Requisitos del ejercicio:
Continúa, por favor, el hilo del foro sobre cómo conectar un optoacoplador MCT2 desde el punto en que termina.

# Como conectar un optoacoplador mct2?



## Helena (Feb 15, 2006)

Hola.
Estoy haciendo un circuito que incluye algunos optoacopladores MCT2. La idea es controlar un ascensor desde un computador. La interfaz de salida consta de flip-flops que se conectan a unos optoacopladores MCT2. Sin embargo, no he logrado conectar adecuadamente los optoacopladores.

Alguien puede ayudarme?
Estoy utilizando una fuente de 5V.


----------



## roberto moreno (Feb 17, 2006)

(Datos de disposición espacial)
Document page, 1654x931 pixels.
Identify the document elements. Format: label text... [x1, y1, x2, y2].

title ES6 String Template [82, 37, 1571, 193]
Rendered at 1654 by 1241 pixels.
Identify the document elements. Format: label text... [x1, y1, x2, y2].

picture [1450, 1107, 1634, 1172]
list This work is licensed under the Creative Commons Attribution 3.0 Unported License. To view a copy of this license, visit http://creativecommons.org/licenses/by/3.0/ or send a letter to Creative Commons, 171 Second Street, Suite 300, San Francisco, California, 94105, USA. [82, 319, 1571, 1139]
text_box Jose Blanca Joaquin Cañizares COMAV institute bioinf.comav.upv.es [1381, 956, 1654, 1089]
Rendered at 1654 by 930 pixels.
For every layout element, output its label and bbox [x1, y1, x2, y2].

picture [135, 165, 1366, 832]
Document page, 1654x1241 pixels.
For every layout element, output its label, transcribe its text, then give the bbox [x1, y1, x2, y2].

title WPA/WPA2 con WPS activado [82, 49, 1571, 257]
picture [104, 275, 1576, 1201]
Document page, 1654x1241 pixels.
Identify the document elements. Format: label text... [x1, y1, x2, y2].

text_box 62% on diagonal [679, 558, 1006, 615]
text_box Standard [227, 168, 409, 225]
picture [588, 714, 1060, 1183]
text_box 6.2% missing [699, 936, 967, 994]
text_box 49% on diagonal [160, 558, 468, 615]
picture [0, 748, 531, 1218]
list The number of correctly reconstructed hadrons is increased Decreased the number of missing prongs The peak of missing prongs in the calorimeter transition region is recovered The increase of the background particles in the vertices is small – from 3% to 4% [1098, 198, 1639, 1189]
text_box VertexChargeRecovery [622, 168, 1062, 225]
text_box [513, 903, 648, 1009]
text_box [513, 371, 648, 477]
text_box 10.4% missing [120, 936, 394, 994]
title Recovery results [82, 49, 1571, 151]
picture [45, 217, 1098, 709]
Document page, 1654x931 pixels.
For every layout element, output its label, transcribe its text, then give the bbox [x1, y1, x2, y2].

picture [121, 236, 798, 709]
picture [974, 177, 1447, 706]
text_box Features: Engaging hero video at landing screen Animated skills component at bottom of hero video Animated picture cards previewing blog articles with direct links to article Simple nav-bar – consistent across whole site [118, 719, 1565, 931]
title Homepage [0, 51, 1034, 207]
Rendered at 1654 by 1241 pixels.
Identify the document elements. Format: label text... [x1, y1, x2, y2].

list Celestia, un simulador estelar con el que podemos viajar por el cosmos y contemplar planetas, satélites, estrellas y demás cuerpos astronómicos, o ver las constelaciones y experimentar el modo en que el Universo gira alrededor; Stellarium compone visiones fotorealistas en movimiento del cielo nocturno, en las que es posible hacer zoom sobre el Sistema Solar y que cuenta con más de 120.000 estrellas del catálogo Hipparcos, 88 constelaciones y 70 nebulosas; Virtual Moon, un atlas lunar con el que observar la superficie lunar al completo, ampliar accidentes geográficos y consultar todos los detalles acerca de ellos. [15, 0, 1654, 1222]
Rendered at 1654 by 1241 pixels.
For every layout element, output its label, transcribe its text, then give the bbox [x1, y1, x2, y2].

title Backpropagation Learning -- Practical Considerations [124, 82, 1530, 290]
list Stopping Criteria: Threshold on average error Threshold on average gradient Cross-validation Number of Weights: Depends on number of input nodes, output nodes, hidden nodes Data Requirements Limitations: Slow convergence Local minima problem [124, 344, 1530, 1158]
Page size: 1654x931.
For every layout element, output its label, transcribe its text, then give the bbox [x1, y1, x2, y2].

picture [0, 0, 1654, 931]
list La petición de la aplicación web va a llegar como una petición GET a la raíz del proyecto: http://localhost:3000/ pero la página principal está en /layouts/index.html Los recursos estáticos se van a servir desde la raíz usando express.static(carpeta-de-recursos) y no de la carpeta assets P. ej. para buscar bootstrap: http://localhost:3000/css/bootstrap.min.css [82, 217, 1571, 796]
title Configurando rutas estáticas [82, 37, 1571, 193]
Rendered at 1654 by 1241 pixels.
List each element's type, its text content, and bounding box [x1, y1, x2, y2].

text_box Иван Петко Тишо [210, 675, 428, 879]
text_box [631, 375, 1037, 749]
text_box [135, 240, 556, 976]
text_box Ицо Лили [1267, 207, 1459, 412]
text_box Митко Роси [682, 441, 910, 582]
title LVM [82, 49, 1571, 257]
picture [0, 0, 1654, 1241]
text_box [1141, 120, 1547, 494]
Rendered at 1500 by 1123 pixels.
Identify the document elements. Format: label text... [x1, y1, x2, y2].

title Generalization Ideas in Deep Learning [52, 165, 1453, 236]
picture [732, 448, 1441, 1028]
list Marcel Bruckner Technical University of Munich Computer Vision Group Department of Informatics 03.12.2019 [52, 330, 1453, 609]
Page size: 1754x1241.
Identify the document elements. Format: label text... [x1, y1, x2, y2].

Respuesta esperada:
Los optos constan de un led y un foto transistor, para polarizar un led a 5Vcd basta con poner una resistencisa de 330 ohms al ánodo del led y el cátodo del mismo a tierra, con eso harás que cuando tengas un uno lógico proveniente de la PC o de algún circuito lógico encienda el led mandando luz IR al foto transistor (PT para abreviar) , por el lado de PT en el colector conecta un aresistencia de 1K o hasta 470 Ohms dependiendo de la corriente de saturación que necesites para la siguiente etapa, cuando no estoy seguro de esto último yo acostumbro conectar un pequeño "preset" o resistencia variable de unos 100K para ajustar la corriente de colector en saturación de forma que la etapa de adelante pueda detectar los "1" o "0" provenientes del colector del PT del opto que es la salida de tu circuito, ten en cuenta que poner esta configuración va a invertir la lógica,.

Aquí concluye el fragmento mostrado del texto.